Calcio - 30 marzo 2026, 07:46

Buon compleanno, mitico "Papo": come facciamo a non volerti bene? Gli auguri a un grande papà di Andrea e Laura e quelli del nipote Stefano per un nonno speciale

Oggi Silvio Papini compie 76 anni e noi gli facciamo un meritatissimo regalo grazie alle parole delle persone a cui vuole bene. Uomo di lago, capace di spendersi per gli altri senza chiedere nulla, simbolo di onestà e correttezza, è ricompensato dall'affetto di chi lo conosce.

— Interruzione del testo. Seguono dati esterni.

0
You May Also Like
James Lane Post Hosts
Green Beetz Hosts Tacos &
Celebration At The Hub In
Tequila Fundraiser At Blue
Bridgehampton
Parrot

Per noi sarebbe il presidente ideale del Varese

Silvio Papini insieme al nipote Stefano sulla panchina del Franco Ossola e, sotto in gallery, sempre con il nipote e Tripoli, poi con i figli Laura e Andrea qualche anno fa naturalmente nel suo stadio

Silvio Papini insieme al nipote Stefano sulla panchina del Franco Ossola e, sotto in gallery, sempre con il nipote e Tripoli, poi con i figli Laura e Andrea qualche anno fa naturalmente nel suo stadio

Come si fa a non voler bene a Silvio Papini?

La sua capacità di spendersi per gli altri, forse, non gli ha fatto ottenere titoli o meriti che merita e che arrivano solo quando te li vai a cercare (per noi, da anni, è l'ideale presidente del Varese), ma gli ha concesso qualcosa di ben più puro e grande, che non si quantifica e non si misura: l'affetto e l'amore delle persone che lo circondano.

Uomo di lago, passione al potere, ombra silenziosa biancorossa (ma ombra alla luce del sole), bandiera capace di vivere in mezzo alla gente e capace di sorridere anche nei momenti di bui: oggi, lunedì 30 marzo, Silvio spegne 76 candeline. Nato a Cellina, frazione - ovviamente - di Leggiuno il 30 marzo 1950, a Varese per tutti è "Papo", mentre sul suo lago è chiamato sin da bambino "Sisso". 

A fargli gli auguri attraverso VareseNoi sono i suoi figli Andrea e Laura ed il nipote Stefano.

«Da piccolo non vedevo l'ora che spuntasse fuori da scuola per venirmi a prendere perché con lui tutto mi sembrava bello, leggero e facile anche quando non lo era - dice Andrea - Papà non si è mai permesso di ricorrere a raccomandazioni con qualche allenatore o direttore sportivo perché mi facesse giocare e questo dice tutto di lui. "Un padre non raccomanda il figlio. Dimostra il tuo valore e studia, trova un'occupazione perché non si vive solo sognando di diventare calciatore"». Un padre come lui, al massimo, ti porta a vedere il Varese e l'Inter, vero Andrea?

«Papà mi ha trasmesso i valori dell'onestà, della correttezza e del rispetto della parola data ma, soprattutto, la capacità di voler bene alle persone» aggiunge Andrea.

Laura ha un ricordo di papà Silvio legato ai tempi dell'asilo: «Si fermava tutte le mattine a comperare la focaccia, che poi mangiavamo in macchina insieme ascoltando la canzone "1950" di Amedeo Minghi - dice - Poi c'è il lago a Reno, da sempre il suo habitat naturale. Quante volte abbiamo giocato su quella meravigliosa spiaggia con vista sulle Isole Borromee. Papa è il mio secondo cuore».  

Infine c'è "Stefanino", cocco del nonno: «È sempre stato presente, mi ha consigliato e sostenuto sin da piccolo, quando ho iniziato a giocare a pallone. Sono mancino come nonno Silvio, ma faccio il portiere con quella passione, quella determinazione e quell'amore per questo sport che mi ha sempre trasmesso. Cerco di migliorarmi grazie ai suoi insegnamenti. Il nonno, poi, mi ha trasmesso la passione per i colori nerazzurri e grazie a lui ho avuto anche la fortuna di conoscere qualche campione del mondo». 

«Vero calciatore, bravo dirigente ma, soprattutto, nonno eccezionale»: buon compleanno, inimitabile Papo.